National Center for Biomedical Ontology

Shared Names for Ontologies and Ontology terms

  • Develop URIs for ontologies in BioPortal that do not already have URIs, ie non-OBO Foundry ontologies. In the event that the ontology developer would like to develop their own scheme, these can be modified. The naming scheme will the same as developed for the OBO Foundry ontologies.

Shared Names for Ontology-indexed Resources

  • Develop URIs for Resources included in BioPortal that have been indexed based on ontology term. Currently these resources include Array Express (AE), ARRS Goldminer (GM), the Conserved Domain Database (CDD), Online Medlian Inheritance in Man (OMIM), PharmGKB, Reactome, and UniProt.
    • JAR tells me (Dan Connolly) that this is in progress as RRO in OBO.

Mash-ups based on URIs for records from biomedical databases

The Main Page says this is the motivation for the project. Above I (Dan Connolly) see use cases involving URIs for genes, but not for gene records. Help?!?!

Resolution within an Enterprise

Consider BigBioCorp who wants to make shared names availble for use in their research without disclosing their use to other parties, in order to protect trade secrets. In this case, JoeAdmin@BigBioCorp.com should be able to bulk-download the data and operate a proxy service within this enterprise, with periodic bulk updates.

What patterns of access do they desire/require? GET/lookup? or SPARQL query? both? Evidently they require bulk-download and bulk-update.

Repeatable computation

Suppose Sarah computes a result using data from records with shared names; Bob should be able to reproduce her results.

Related issues/requirements:

data availability
is mirroring the data in the records worthwhile? (don't forget costs of researching/securing licenses)
versioning
Do we expect to have distinct names for distinct versions of records?


Shared curation of dbxrefs

I'm pretty sure JAR told me about this, but now I can't find the mail message or skype log or whatever. Dan Connolly 17:21, 30 April 2010 (UTC)

2 databases with list of dbxref prefixes. OBO and reactome?
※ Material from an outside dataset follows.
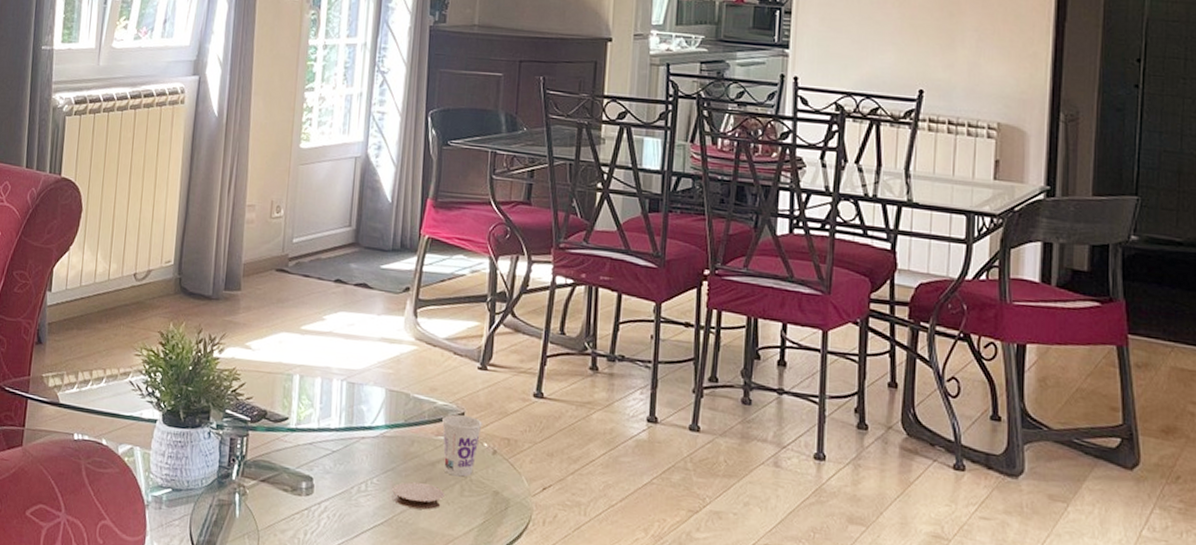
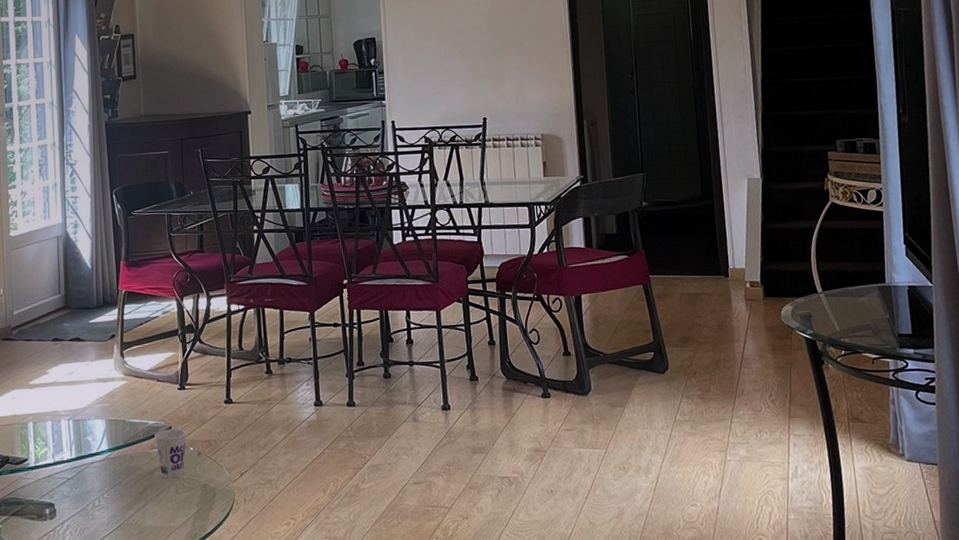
coaster: present [392,482,445,510] -> none [121,489,164,512]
sharednames becomes a coordination point to consolidate effort.

Server fail-over

use case story is a little obvious, but worth writing down in due course...

requirements questions:

  • In Design Notes (JAR) it says that the main functionality is coreference, not reference; so how much reliability is needed?
    • This seems to be in conflict with the Steering committee process, which says "The committee exists in order to make sure that its URIs have value to those who use them - in particular, that they resolve to information that is useful. "
  • Is something that takes an hour to repair itself OK?
  • Is something that involves a system administrator getting paged
    and manually fixing it OK?

Dissolution of the Steering Committee

Is this use case out of scope? Mostly... but... odd... the Steering committee process says both "WE HAVE NOT DISCUSSED THIS YET. I HAVE NAMED A FEW ORGANIZATIONS HERE ONLY AS A STARTING POINT FOR DISCUSSION." in the relevant section and "This page represents a decision of the Steering committee and should not be changed except by action thereof" at the top.